==== EXTRACT
Prepare acetate buffer of pH 4.6 to 6.0 and measure their pH using pH meter

Requirements: Wash bottle, volumetric flask, beaker, Sodium acetate, glacial acetic acid.

Definition of pH

The hydrogen ion concentration of most solution is extremely low. pH is strictly defined as the negative logarithm of the hydrogen ion activity, but in practice the hydrogen ions concentration is usually taken and this is virtually the same as the activity except in strongly acid solution.

Measurement of pH

pH indicator:  An approximate idea of the pH of a solution can be obtained using indicators. These are organic compounds of natural or synthetic origin whose colour is dependent upon the pH of the solution. Indicators are usually weak acid which dissociate in solution. 

Accurate measurement of pH: The most convenient and reliable method for measuring pH is by the use of a pH meter which measure the e.m.f of a concentration cell formed form a refrence electrode, the test solution and a glass electrode sensitive to hydrogen ions.

Glass electrode: The glass electrode consists of a very thin bulb about 0.1mm thick blown on to a hard glass tube of high resistance. Inside the bulb is a solution of hydrochloric acid (0.1 mL/litre) connected to a platinum wire via a silver chloride electrode, which is reversible to hydrogen ion. A buffer solution is one that resists pH. Change on the addition of acid or alkali such solution are used in many biochemical experiment where the pH needs to be accurately controlled.

From the Henderson-Hasselbalch equation the pH of a buffer solution depends on two factors. One is the pka value and other the ratio salt and acid.
========
==== INFORMATION SUPPLIED
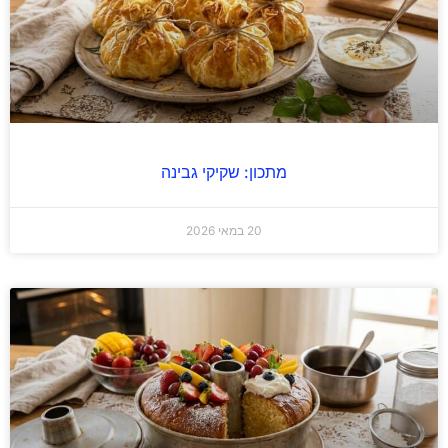
מתכון: שקיקי גבינה
20 במאי 2026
========
## ASSIGNED TASK 1
In the text on preparing acetate buffer, how thick is the glass electrode's bulb?
## ASSIGNED TASK 2
Carry the text on preparing acetate buffer forward, starting right after its final sentence.

## ANSWER AREA 1
About 0.1 mm thick.

## ANSWER AREA 2
Procedure for Measurement of pH

Preparation of acetate buffer pH 4.6: 5.4 gram of sodium acetate was dissolved in sufficient amount of distilled water then 2.4 mL of glacial acetic acid was added and volume was made up to hundred mL and pH was noted down using pH meter.

Preparation of acetate buffer pH 4.7: 0.84 gram of sodium acetate was dissolved in sufficient amount of distilled water then 0.33 mL of glacial acetic acid was added and volume was made upto 100mL and pH was noted down using pH meter.

Preparation of acetate buffer pH 5.0: 1.36 gram of sodium acetate was dissolved in sufficient amount of distilled water then 0.6 mL of glacial acetic acid was added and volume wad made up to 100 mL and pH was noted down using pH meter.

Preparation of acetate buffer pH 5.5: 27.2 gram of sodium acetate was dissolved in sufficient amount of distilled water then 50 mL of glacial acetic acid was added and volume was made upto 100mL and pH was noted down using pH meter.

Result: Acetate buffer solutions are prepared and submitted.

Prepare phosphate buffer of pH 5 and pH 7and measure their pH using pH meter

Requirement: Wash bottle, volumetric flask, and beaker, potassium dihydrogen phosphate, potassium hydroxide, Disodium hydrogen phosphate.

Phosphate

This is probably most popular buffer but phosphate readily forms complexes with heavy metal. Phosphate is also inconvenient as it plays an active part in a no. of biochemical reaction where it can act as an activator, inhibitor or metabolite. The buffering capacity above pH 7.5 is poor.

Procedure for Measurement of pH for Phosphate

Preparation of phosphate buffer (pH 5): 0.68 gram of potassium dihydrogen phosphate was dissolved in sufficient amount of distilled water and volume was made up to 100 mL then adjusts the pH to 5 with 10 M potassium hydroxide.

Preparation of phosphate buffer (pH 7): 0.050 gram of anhydrous disodium hydrogen phosphate and 0.030 gram of potassium dihydrogen phosphate was dissolved in sufficient amount of distilled water and volume was made up to 100 mL.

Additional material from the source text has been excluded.